# [DATA SECTION]
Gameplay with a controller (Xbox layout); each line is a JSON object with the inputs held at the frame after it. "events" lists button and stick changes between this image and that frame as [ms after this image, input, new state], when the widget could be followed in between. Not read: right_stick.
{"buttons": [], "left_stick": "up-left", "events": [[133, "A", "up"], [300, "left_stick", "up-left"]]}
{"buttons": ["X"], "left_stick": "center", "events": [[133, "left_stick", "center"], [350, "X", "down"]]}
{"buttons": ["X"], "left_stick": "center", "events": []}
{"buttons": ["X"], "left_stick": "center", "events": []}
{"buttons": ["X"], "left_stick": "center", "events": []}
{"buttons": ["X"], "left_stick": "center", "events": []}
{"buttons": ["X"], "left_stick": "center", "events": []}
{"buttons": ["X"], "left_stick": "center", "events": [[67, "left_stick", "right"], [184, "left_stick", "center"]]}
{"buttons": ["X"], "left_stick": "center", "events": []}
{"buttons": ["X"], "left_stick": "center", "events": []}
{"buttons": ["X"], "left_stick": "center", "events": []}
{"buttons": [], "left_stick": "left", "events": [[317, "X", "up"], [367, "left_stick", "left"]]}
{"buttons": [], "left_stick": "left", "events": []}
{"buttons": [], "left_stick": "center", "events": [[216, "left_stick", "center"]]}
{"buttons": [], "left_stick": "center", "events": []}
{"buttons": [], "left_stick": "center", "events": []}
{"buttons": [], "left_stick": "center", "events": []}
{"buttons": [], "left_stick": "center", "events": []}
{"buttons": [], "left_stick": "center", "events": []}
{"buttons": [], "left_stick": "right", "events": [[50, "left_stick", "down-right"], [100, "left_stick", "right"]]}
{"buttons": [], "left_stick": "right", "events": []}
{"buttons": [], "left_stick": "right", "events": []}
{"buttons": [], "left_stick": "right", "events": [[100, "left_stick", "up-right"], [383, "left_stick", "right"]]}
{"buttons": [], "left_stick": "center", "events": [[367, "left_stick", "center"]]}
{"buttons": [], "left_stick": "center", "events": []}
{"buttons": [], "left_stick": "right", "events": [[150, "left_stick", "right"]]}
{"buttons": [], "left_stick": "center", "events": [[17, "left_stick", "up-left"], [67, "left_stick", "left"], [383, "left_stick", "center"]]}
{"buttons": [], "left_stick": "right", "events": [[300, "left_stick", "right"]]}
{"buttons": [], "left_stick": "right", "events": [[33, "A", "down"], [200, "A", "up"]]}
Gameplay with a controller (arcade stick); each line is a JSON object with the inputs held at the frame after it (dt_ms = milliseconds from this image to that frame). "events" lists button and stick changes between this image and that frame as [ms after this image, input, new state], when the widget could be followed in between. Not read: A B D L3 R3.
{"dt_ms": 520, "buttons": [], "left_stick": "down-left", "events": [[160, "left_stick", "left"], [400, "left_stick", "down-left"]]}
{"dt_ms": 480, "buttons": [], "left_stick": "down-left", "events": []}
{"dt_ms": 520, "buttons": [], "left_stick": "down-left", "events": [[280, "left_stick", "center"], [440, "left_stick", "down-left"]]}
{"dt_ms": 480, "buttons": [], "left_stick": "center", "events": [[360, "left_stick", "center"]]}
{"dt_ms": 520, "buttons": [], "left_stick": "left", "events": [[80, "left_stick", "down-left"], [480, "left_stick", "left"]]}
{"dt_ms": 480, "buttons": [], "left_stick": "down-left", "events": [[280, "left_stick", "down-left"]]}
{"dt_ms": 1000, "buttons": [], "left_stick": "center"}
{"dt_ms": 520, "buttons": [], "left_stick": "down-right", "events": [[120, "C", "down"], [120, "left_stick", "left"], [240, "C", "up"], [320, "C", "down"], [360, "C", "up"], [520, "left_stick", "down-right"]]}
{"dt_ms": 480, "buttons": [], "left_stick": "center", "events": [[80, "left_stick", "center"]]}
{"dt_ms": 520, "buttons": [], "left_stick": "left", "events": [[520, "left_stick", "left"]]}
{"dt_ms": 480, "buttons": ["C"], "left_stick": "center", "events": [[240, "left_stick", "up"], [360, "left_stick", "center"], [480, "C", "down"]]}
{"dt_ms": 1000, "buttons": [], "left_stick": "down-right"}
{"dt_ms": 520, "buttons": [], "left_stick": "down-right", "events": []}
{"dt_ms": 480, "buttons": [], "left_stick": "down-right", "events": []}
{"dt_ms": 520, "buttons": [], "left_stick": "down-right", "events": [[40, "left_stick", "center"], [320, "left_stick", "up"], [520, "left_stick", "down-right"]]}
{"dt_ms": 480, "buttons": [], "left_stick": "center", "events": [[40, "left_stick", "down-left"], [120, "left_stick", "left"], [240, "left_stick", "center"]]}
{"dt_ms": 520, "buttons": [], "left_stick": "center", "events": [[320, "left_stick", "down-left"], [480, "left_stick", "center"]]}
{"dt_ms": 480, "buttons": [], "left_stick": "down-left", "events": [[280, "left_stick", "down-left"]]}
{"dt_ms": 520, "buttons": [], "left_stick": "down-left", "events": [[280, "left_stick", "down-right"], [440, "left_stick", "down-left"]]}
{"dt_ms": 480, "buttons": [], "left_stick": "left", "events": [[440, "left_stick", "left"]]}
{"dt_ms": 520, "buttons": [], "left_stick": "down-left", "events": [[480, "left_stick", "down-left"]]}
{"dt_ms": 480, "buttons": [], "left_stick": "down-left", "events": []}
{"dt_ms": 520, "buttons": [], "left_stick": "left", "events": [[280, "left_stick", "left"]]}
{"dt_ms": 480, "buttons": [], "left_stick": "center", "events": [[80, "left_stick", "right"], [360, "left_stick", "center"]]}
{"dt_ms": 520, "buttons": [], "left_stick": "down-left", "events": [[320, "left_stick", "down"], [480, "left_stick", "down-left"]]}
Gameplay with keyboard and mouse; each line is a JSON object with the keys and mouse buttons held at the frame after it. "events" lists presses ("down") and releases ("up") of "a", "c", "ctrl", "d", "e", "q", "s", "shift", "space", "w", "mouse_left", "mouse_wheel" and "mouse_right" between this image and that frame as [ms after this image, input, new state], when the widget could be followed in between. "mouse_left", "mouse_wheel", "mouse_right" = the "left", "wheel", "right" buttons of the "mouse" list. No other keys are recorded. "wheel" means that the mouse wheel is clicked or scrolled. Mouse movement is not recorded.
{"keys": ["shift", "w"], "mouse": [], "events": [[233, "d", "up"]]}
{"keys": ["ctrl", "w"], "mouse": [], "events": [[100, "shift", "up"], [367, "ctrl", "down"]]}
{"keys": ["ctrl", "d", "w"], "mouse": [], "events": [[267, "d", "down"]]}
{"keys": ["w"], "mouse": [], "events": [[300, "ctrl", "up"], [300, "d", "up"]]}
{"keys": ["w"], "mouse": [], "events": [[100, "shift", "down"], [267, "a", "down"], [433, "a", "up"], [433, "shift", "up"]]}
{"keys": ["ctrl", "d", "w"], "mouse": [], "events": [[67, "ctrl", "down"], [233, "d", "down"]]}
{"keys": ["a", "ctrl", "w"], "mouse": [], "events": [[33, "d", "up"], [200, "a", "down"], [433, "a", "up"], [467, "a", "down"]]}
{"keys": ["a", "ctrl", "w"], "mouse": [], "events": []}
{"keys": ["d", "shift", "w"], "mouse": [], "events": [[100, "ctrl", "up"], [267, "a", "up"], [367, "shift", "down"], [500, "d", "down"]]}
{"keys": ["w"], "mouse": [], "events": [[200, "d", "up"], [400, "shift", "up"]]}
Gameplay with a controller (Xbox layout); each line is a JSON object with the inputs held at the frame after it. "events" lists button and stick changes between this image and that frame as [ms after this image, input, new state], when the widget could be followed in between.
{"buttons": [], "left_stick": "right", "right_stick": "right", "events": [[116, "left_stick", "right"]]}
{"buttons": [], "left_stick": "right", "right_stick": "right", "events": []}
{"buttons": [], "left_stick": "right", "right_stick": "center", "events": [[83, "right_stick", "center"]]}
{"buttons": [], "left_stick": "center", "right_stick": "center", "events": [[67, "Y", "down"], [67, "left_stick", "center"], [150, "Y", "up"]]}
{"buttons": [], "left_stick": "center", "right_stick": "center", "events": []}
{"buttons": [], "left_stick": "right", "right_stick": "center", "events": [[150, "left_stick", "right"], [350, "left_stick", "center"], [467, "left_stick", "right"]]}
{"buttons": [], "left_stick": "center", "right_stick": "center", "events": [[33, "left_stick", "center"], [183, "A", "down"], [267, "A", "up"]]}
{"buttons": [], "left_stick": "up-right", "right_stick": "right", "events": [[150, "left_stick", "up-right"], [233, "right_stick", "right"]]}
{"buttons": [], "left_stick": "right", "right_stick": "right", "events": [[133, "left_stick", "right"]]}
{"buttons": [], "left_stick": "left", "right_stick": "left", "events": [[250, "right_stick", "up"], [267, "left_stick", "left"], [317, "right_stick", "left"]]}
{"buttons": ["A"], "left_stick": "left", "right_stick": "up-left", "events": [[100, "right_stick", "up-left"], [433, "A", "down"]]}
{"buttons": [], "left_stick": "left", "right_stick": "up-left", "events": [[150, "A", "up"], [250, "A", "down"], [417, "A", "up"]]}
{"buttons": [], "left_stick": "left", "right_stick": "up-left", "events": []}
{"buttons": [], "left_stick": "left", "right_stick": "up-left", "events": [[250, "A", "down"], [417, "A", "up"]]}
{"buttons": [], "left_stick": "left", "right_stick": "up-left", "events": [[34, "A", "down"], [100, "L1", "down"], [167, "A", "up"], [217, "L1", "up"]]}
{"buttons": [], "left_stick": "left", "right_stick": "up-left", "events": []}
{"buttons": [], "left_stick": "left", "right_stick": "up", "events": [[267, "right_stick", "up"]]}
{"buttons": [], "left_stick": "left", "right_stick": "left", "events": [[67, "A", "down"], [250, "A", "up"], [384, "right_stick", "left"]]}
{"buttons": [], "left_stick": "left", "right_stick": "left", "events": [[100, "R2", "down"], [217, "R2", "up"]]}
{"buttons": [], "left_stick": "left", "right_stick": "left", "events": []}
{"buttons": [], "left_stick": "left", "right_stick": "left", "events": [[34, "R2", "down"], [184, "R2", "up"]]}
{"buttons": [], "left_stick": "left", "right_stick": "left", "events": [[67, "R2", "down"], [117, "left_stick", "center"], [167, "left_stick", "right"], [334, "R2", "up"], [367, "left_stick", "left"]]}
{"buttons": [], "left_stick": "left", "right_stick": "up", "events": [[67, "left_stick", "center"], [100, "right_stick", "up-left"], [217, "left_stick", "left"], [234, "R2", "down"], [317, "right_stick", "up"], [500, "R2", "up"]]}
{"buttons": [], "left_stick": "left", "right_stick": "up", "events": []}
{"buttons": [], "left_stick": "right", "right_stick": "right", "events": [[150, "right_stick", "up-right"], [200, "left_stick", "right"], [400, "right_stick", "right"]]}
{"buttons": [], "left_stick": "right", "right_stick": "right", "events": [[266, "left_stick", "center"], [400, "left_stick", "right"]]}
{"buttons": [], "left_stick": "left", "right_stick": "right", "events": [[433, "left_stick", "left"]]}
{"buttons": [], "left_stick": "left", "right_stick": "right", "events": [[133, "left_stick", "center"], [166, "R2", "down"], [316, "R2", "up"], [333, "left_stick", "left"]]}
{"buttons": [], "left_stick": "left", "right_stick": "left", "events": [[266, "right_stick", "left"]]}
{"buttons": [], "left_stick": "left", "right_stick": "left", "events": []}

# [TASK BRIEF]
Sift the material for lines that include the word "Xbox", and copy each one.

# [SOLUTION TO THIS TASK]
Gameplay with a controller (Xbox layout); each line is a JSON object with the inputs held at the frame after it. "events" lists button and stick changes between this image and that frame as [ms after this image, input, new state], when the widget could be followed in between. Not read: right_stick.
Gameplay with a controller (Xbox layout); each line is a JSON object with the inputs held at the frame after it. "events" lists button and stick changes between this image and that frame as [ms after this image, input, new state], when the widget could be followed in between.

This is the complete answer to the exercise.